**Required task**
Rewrite the records below, changing "common name" to "vernacular name" and keeping every other line as it stands. Omit the pictures from your output.

**Stored records**
-- START --
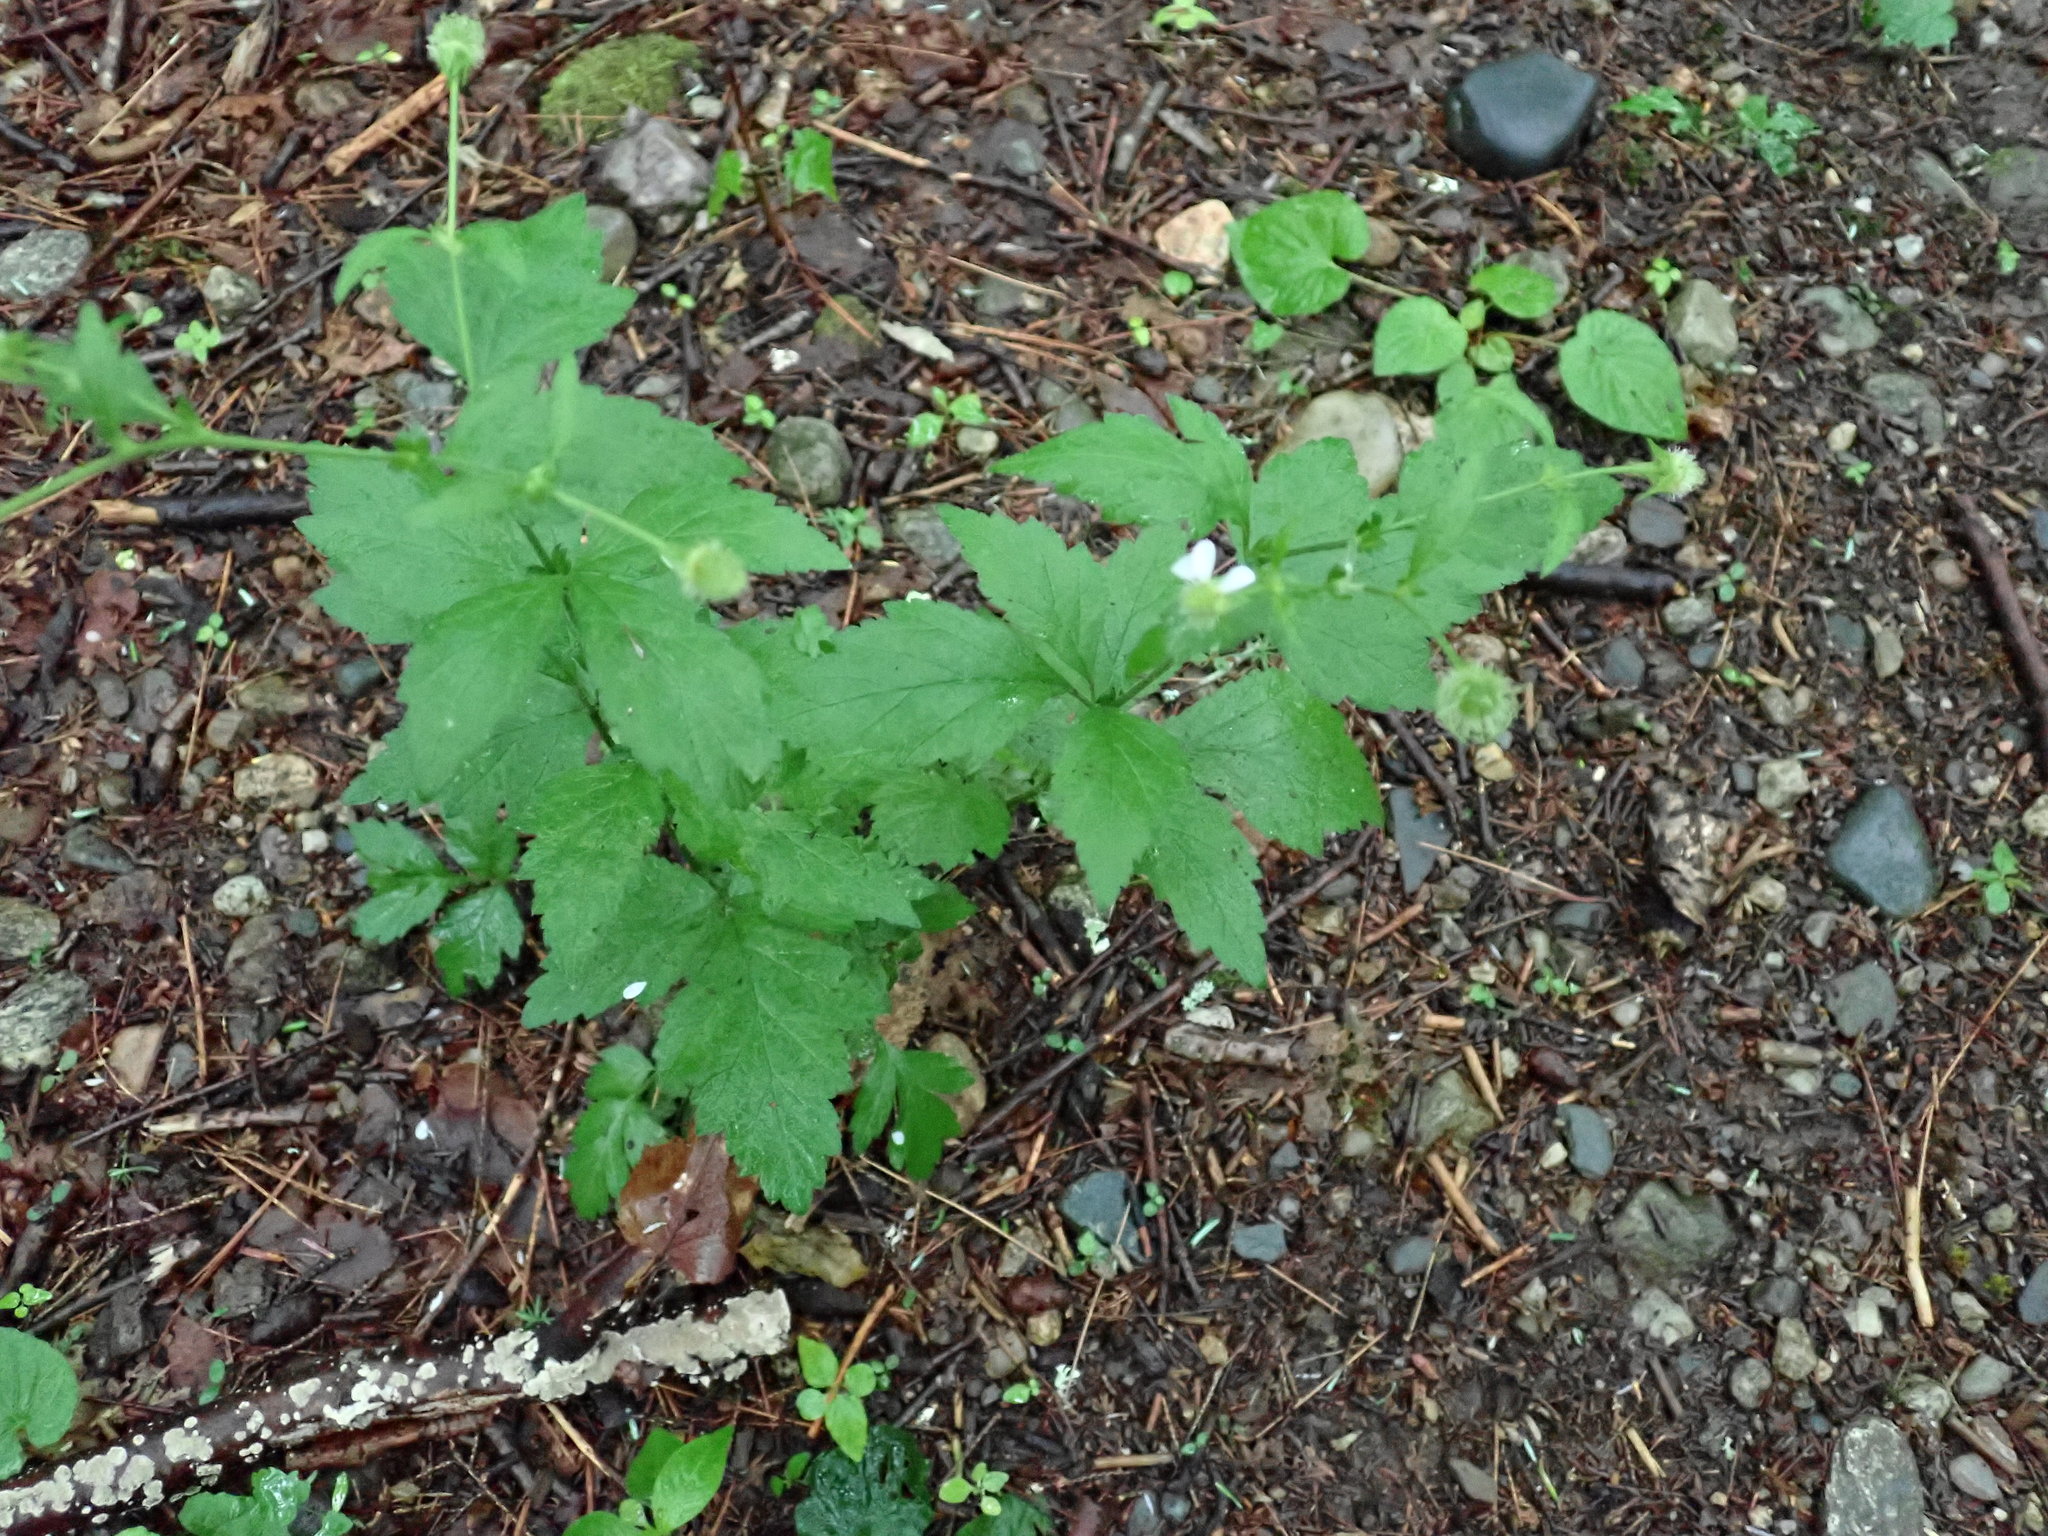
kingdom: Plantae
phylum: Tracheophyta
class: Magnoliopsida
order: Rosales
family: Rosaceae
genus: Geum
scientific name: Geum canadense
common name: White avens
-- END --
**Completed task**
kingdom: Plantae
phylum: Tracheophyta
class: Magnoliopsida
order: Rosales
family: Rosaceae
genus: Geum
scientific name: Geum canadense
vernacular name: White avens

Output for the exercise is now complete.